#### What the task requires:
Once the pictures are set aside, output all the records exactly.

#### Material provided:
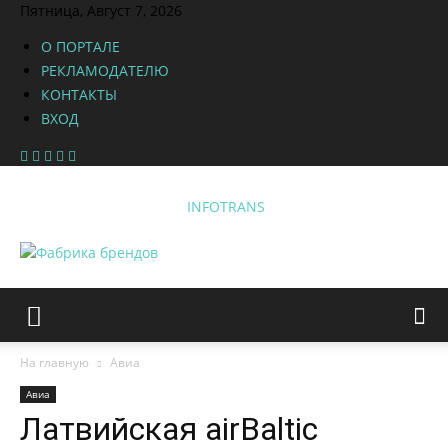
Пятница, Август 7, 2026
О ПОРТАЛЕ
РЕКЛАМОДАТЕЛЮ
КОНТАКТЫ
ВХОД
INFOTRANS
На главную
Авиа
Авиа
Латвийская airBaltic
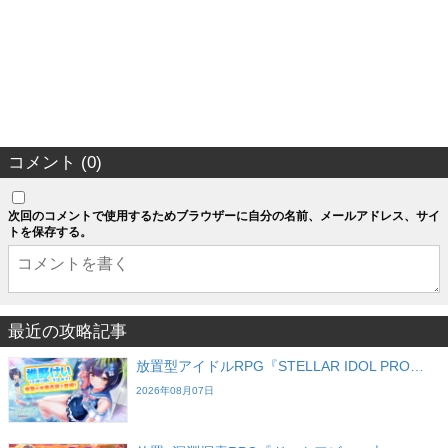
コメント (0)
次回のコメントで使用するためブラウザーに自分の名前、メールアドレス、サイ
トを保存する。
最近の攻略記事
放置型アイドルRPG『STELLAR IDOL PRO…
2026年08月07日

#### Response to this exercise:
Пятница, Август 7, 2026
О ПОРТАЛЕ
РЕКЛАМОДАТЕЛЮ
КОНТАКТЫ
ВХОД
INFOTRANS
На главную
Авиа
Авиа
Латвийская airBaltic
コメント (0)
次回のコメントで使用するためブラウザーに自分の名前、メールアドレス、サイ
トを保存する。
最近の攻略記事
放置型アイドルRPG『STELLAR IDOL PRO…
2026年08月07日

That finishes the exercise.